Unison, representing MHS members, is supporting an alternative option under which a transformed MHS stays within public hands and receives new investment to enable it provide an improved services.
Unison national officer for meat inspectors Ben Priestley said privatisation is a “recipe for disaster”. He added: “Private companies acting in competition with one another are hardly in the best position to deliver public health because they are ultimately driven by making a profit, rather than prioritising public safety.”
Most abattoirs and primary meat processing operators recognise that reform of the MHS is needed. But concerns have been expressed that safety standards should not be diluted and neither should industry have to shoulder the £31M costs of providing the service.

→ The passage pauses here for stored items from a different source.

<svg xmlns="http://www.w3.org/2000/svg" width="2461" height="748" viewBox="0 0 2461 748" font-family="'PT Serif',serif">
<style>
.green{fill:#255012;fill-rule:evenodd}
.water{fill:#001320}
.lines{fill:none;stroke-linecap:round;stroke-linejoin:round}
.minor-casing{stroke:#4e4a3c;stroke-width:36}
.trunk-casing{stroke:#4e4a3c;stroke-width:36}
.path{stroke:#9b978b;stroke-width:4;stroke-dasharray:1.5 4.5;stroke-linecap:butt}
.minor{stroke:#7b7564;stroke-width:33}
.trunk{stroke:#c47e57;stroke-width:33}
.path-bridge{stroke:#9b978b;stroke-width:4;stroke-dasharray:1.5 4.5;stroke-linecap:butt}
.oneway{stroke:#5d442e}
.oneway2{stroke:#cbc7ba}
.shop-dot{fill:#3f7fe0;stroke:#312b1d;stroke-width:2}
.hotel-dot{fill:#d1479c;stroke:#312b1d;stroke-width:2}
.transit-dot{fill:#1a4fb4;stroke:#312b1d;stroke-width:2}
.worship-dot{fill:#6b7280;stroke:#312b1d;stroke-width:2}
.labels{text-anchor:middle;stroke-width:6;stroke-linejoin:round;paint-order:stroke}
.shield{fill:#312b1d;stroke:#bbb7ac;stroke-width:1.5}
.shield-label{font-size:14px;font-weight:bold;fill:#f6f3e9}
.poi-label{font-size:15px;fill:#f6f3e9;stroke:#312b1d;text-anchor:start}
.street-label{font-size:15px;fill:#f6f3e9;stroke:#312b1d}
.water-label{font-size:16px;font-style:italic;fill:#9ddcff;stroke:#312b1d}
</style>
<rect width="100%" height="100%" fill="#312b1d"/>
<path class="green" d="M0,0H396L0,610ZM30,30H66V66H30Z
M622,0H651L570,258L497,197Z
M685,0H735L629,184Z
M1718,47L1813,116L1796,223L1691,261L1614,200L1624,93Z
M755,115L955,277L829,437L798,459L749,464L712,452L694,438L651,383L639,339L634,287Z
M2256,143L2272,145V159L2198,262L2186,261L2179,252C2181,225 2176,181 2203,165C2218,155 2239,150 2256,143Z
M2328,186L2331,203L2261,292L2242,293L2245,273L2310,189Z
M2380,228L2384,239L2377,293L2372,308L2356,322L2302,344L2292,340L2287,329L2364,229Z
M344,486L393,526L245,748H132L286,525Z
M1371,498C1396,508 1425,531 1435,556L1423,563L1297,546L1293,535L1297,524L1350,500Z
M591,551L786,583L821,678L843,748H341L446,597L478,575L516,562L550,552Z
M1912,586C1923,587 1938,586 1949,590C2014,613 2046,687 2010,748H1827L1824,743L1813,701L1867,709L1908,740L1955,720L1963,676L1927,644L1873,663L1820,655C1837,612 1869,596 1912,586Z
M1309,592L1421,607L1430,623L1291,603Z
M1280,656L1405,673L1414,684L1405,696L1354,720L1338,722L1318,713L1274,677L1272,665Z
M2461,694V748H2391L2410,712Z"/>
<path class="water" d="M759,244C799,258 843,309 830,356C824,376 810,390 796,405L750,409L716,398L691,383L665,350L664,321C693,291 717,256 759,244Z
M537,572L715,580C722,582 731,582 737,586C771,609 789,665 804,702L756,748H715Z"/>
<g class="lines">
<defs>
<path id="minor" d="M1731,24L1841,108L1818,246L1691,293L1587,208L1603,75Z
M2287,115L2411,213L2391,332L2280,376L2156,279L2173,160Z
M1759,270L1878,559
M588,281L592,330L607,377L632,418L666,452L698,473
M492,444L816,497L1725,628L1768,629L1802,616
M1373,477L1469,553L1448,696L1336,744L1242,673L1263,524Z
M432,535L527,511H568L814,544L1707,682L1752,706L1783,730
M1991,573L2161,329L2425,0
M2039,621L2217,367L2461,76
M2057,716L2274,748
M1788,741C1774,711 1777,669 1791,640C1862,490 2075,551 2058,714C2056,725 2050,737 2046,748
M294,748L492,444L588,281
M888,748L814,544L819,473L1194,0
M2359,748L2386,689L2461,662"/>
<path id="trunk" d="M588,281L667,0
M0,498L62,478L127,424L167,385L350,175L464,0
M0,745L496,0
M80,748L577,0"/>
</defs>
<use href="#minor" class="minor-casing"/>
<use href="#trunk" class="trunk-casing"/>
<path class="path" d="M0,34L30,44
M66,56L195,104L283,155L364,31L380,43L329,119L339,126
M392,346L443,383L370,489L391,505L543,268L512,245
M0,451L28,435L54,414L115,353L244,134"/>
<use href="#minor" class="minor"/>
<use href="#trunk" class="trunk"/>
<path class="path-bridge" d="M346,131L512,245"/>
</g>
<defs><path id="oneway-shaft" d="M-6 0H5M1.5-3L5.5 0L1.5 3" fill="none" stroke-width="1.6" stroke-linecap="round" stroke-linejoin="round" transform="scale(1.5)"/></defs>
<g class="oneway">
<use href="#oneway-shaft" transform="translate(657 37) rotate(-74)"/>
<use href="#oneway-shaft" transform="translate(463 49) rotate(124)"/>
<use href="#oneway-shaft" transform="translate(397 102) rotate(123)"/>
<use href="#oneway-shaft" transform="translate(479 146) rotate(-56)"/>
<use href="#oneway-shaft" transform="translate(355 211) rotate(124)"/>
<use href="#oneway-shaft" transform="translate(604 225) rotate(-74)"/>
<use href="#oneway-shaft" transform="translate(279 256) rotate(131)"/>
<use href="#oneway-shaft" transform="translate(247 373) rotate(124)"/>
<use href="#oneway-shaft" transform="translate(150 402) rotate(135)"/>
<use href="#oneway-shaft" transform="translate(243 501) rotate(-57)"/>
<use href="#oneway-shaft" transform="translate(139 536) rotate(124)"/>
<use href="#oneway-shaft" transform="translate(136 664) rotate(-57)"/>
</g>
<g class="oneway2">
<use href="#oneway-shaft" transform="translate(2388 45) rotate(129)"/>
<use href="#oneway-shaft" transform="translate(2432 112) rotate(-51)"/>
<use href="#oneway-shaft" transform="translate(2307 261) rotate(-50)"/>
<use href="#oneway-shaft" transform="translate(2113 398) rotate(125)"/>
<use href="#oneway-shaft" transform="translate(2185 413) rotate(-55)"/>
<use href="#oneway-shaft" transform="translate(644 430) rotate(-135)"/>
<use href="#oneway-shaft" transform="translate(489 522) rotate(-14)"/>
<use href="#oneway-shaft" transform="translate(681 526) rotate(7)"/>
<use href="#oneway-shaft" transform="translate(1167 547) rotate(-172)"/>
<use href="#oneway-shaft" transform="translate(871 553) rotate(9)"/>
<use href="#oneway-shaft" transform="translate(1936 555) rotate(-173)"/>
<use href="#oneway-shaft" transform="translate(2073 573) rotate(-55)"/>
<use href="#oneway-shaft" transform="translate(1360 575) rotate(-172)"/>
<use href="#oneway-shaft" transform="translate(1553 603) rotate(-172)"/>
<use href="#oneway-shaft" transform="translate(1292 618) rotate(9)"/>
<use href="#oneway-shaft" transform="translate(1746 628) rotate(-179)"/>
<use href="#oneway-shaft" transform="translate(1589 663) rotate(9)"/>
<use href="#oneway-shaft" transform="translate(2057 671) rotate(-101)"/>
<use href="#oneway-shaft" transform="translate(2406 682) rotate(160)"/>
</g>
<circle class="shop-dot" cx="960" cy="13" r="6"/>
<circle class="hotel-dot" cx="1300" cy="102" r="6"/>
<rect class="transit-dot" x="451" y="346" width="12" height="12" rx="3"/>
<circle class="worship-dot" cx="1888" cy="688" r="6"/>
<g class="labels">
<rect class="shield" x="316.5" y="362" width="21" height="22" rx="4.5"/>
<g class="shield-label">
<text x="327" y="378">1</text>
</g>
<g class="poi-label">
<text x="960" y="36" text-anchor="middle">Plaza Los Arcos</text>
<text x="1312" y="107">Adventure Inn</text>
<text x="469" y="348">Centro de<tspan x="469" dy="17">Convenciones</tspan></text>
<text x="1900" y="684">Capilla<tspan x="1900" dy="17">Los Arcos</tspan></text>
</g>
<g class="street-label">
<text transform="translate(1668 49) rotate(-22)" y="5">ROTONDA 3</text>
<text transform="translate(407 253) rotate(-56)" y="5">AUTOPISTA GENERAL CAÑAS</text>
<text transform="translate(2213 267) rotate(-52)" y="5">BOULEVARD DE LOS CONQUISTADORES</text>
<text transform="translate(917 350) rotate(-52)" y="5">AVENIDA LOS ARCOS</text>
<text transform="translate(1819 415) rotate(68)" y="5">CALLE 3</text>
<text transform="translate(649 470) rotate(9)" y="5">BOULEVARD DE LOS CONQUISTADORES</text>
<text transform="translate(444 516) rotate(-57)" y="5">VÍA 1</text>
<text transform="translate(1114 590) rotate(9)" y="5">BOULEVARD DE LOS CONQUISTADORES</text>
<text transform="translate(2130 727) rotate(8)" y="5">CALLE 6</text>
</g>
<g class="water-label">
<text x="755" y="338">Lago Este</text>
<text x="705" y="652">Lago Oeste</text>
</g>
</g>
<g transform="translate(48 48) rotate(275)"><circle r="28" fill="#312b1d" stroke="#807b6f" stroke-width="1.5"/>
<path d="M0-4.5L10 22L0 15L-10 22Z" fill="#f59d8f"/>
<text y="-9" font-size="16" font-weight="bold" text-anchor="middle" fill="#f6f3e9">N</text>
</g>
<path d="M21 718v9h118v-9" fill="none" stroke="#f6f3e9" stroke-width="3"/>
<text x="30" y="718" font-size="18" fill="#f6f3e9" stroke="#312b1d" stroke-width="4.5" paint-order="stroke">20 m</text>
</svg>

Last year Unison conducted a confidential survey of its 1,000-plus MHS members, showing that 92% did not believe introducing hazard analysis critical control point (HACCP) procedures had improved the level of faecal contamination for carcases presented for inspection.
Unison claimed that 53% of meat plants employed trimmers to remove faecal contamination prior to inspection. Half the abattoirs using trimmers still regularly presented between 40-100% of carcases for official inspection with visible faecal contamination, said Unison. And 64% of meat inspectors were still unofficially expected to trim faecal contamination off carcases at the inspection point, it said.